Data excerpts below:
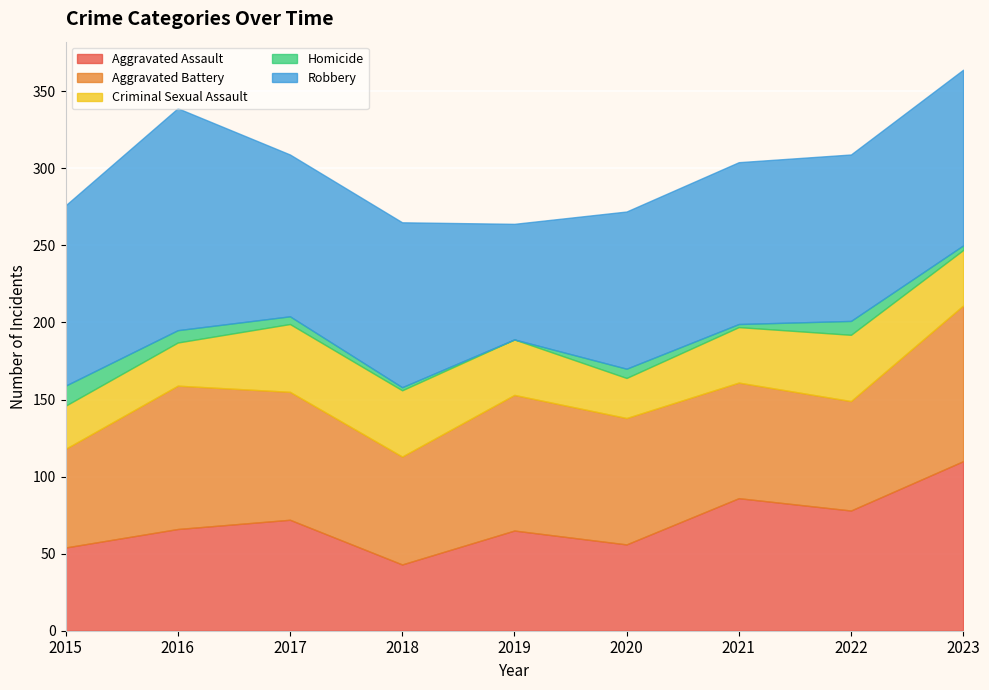

Which series has the widest spread of values?

Robbery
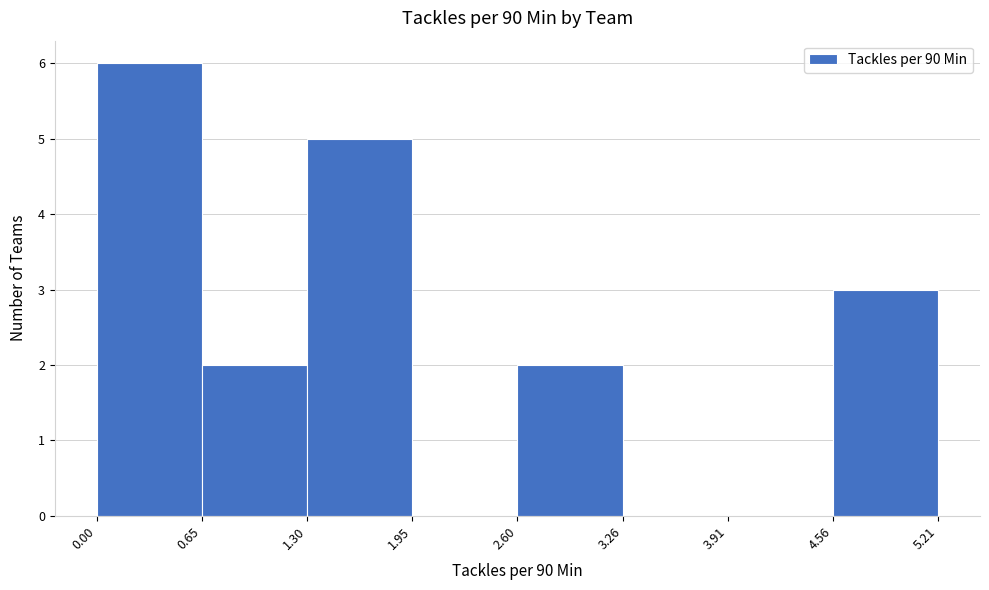

Over which range of the x-axis is the bar tallest?

0.00 to 0.65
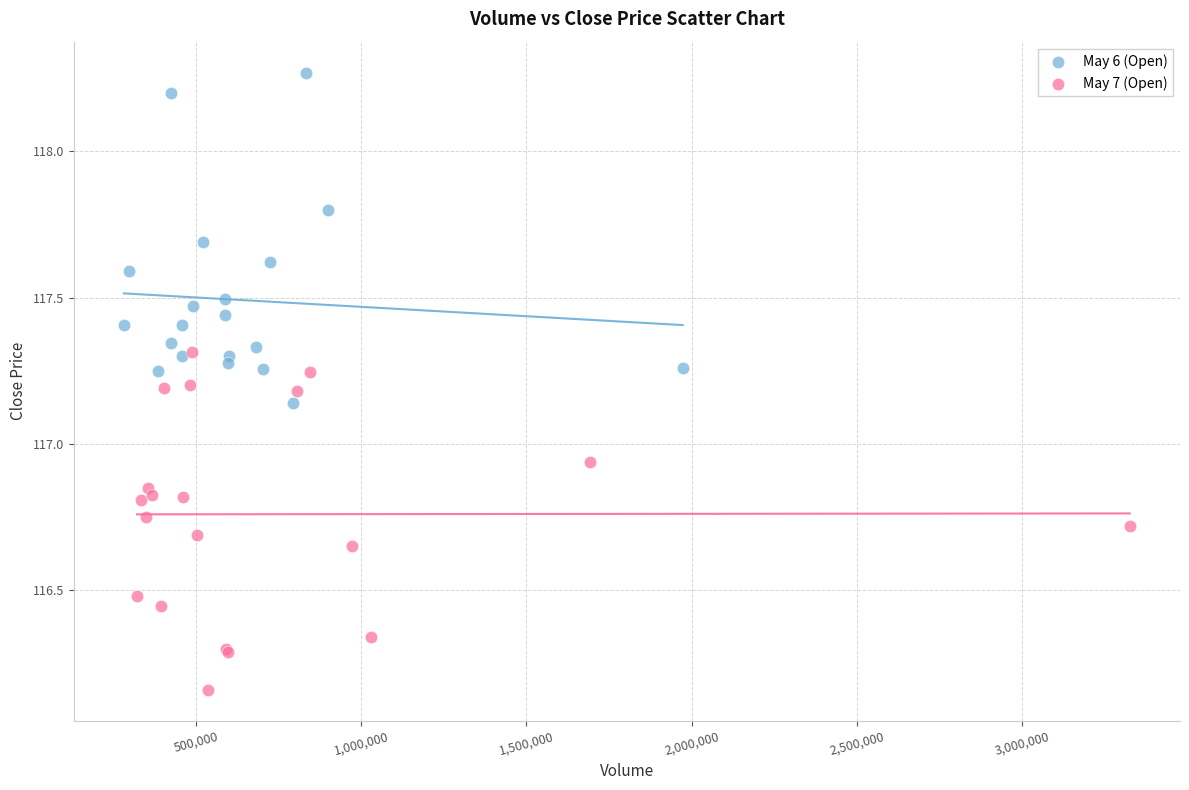

Which series reaches the minimum Y coordinate?

May 7 (Open)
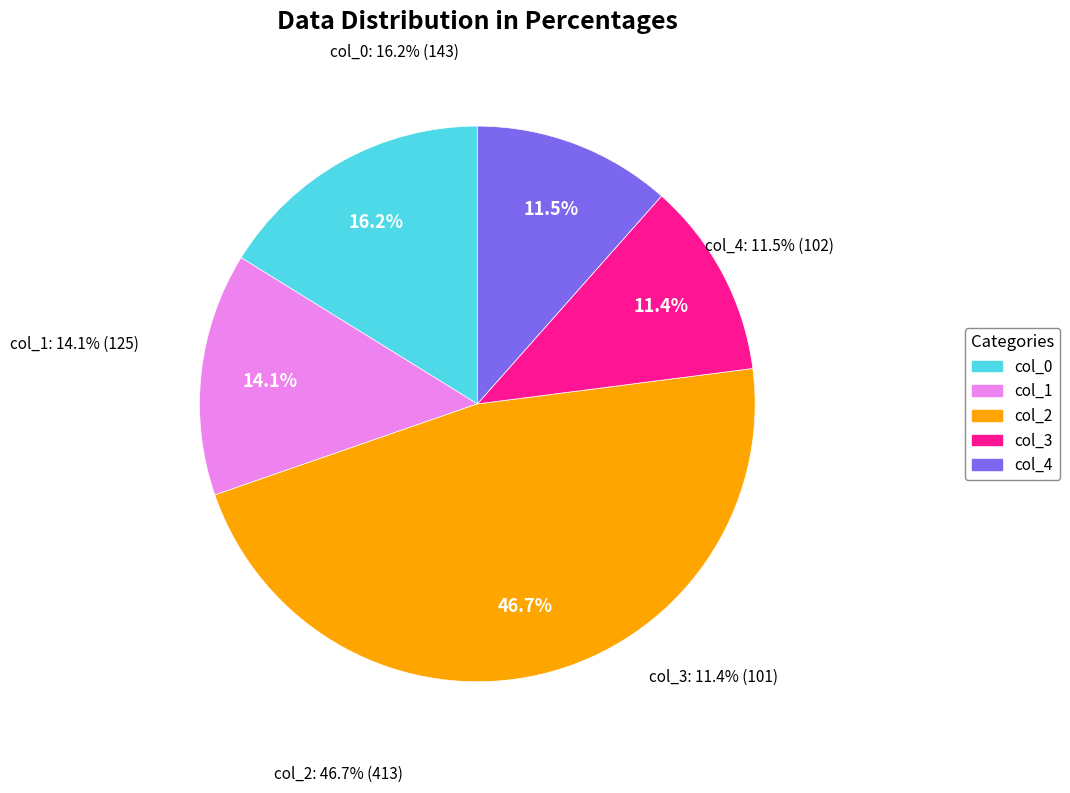

Between col_2 and col_4, which is larger?

col_2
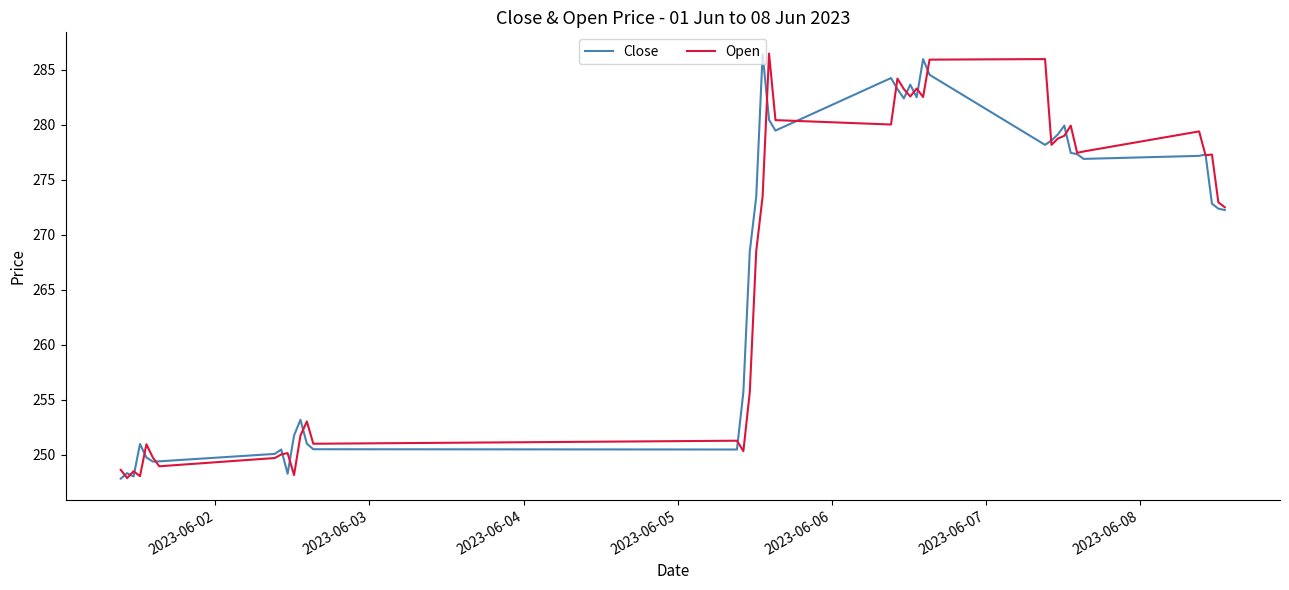

What is the difference between the maximum and minimum values in the Open series?

38.6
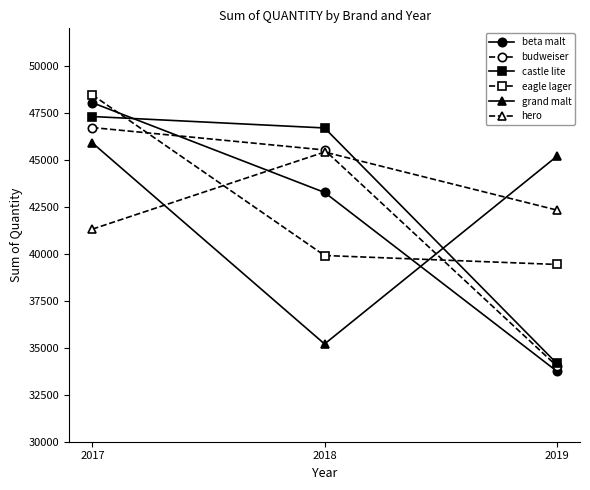

At which label does castle lite reach its minimum?

2019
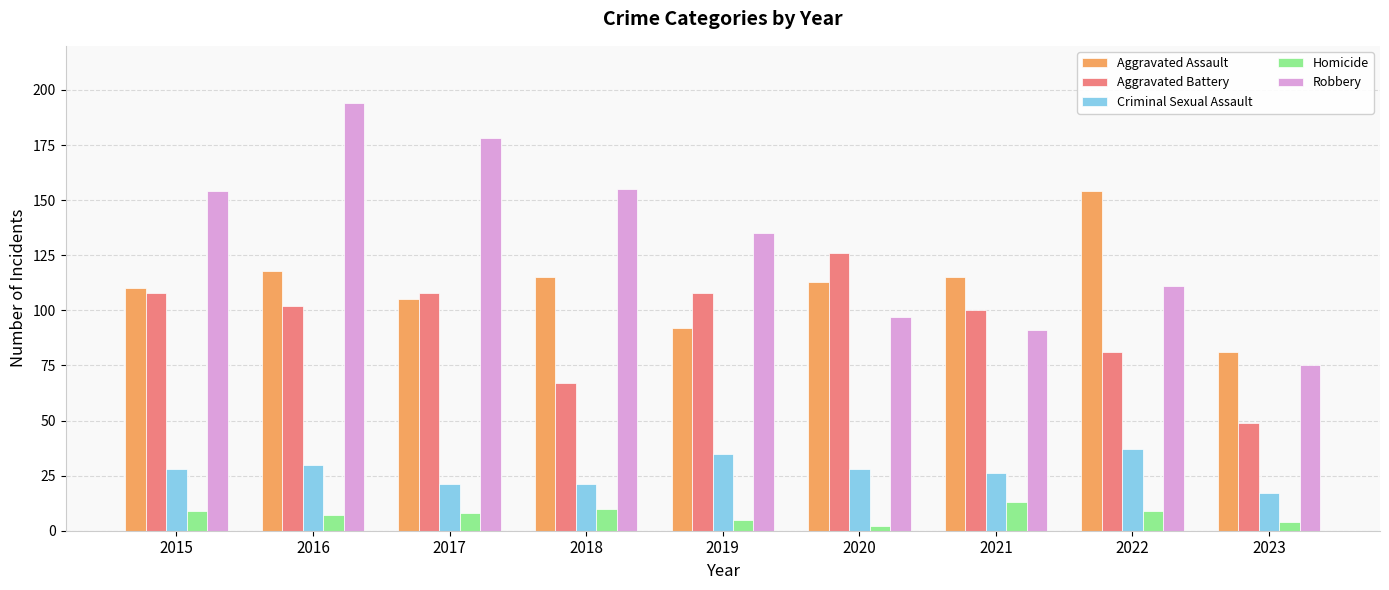

Is it true that Robbery equals 35 at 2018?

False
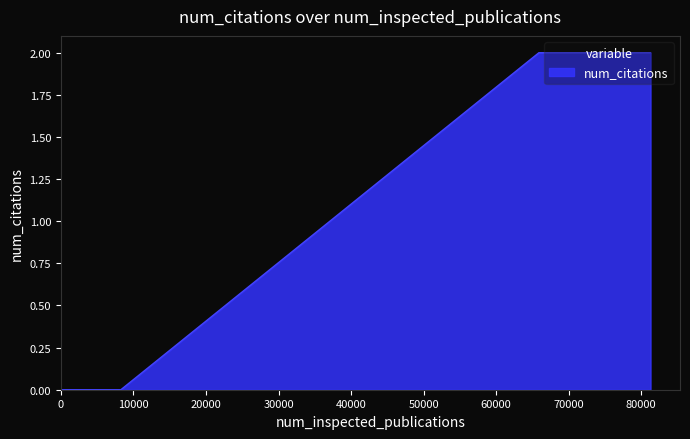

What is the sum of all values?

4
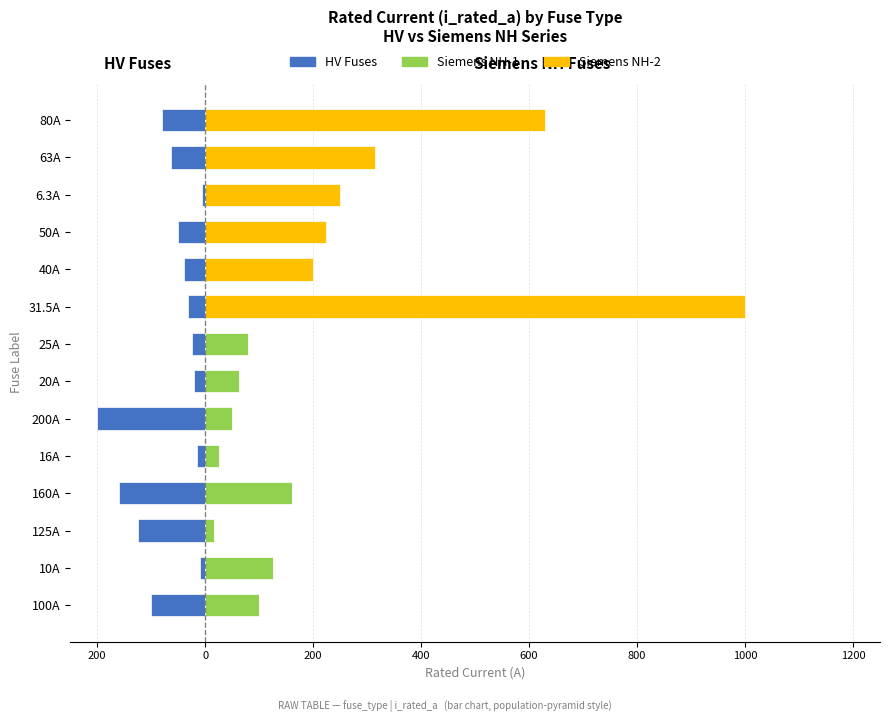

Rank the series at 63A from lowest to highest value.

HV Fuses (i_rated_a), Siemens NH-1 (i_rated_a), Siemens NH-2 (i_rated_a)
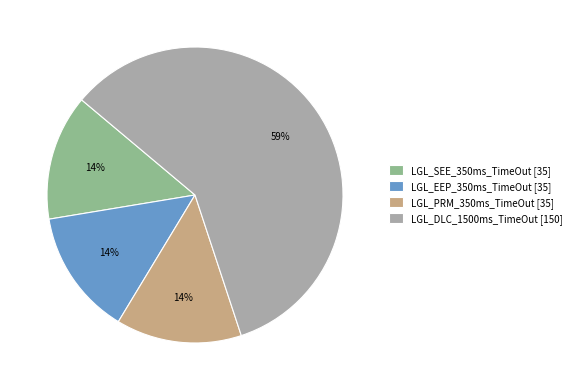

Count the number of slices in the pie.

4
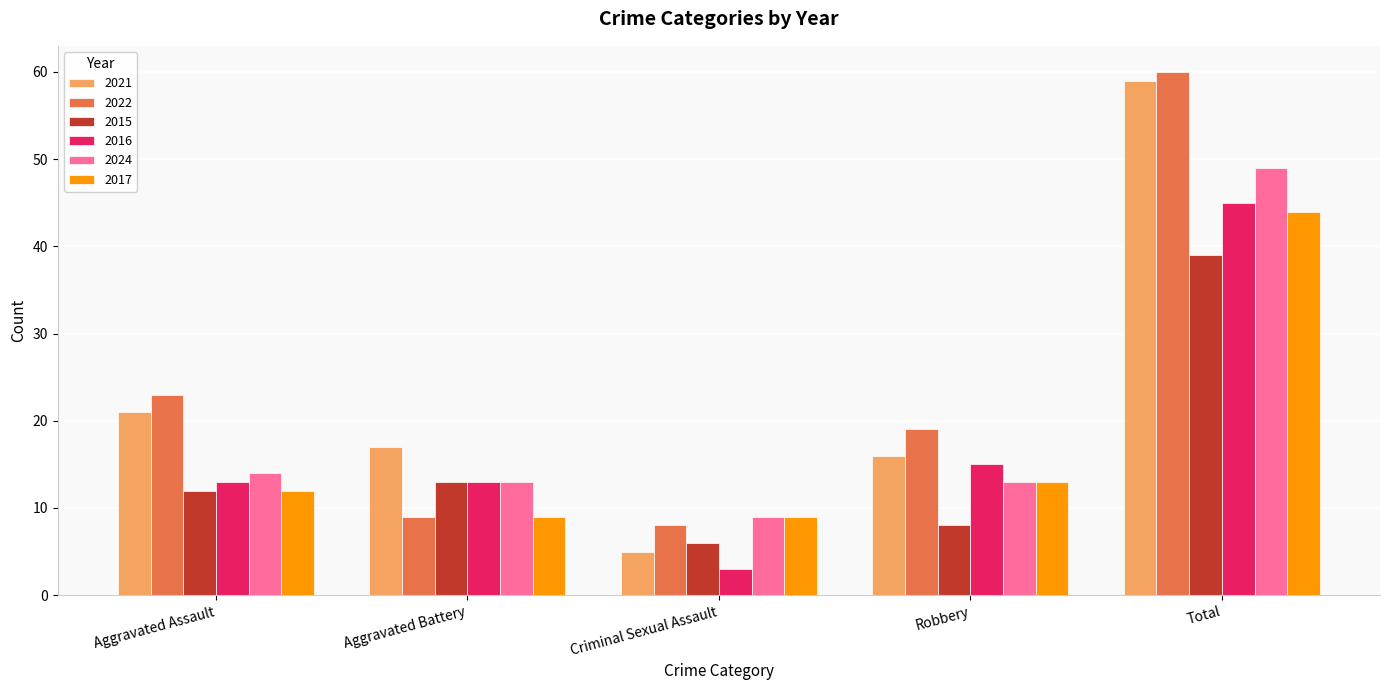

At how many categories does at least one series exceed 7?

5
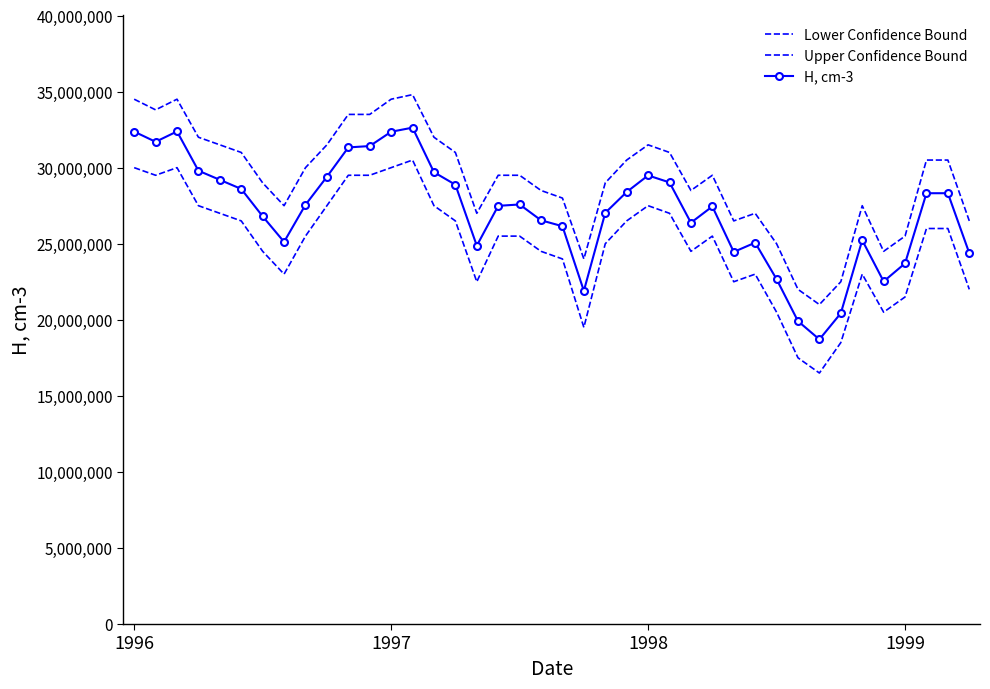

True or false: H, cm-3 and Lower Confidence Bound cross at least once.

False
End of Data excerpts.
Task details
Which lines of the material contain the word "minimum"? Copy each of them in full.

Exercise answer
Which series reaches the minimum Y coordinate?
What is the difference between the maximum and minimum values in the Open series?
At which label does castle lite reach its minimum?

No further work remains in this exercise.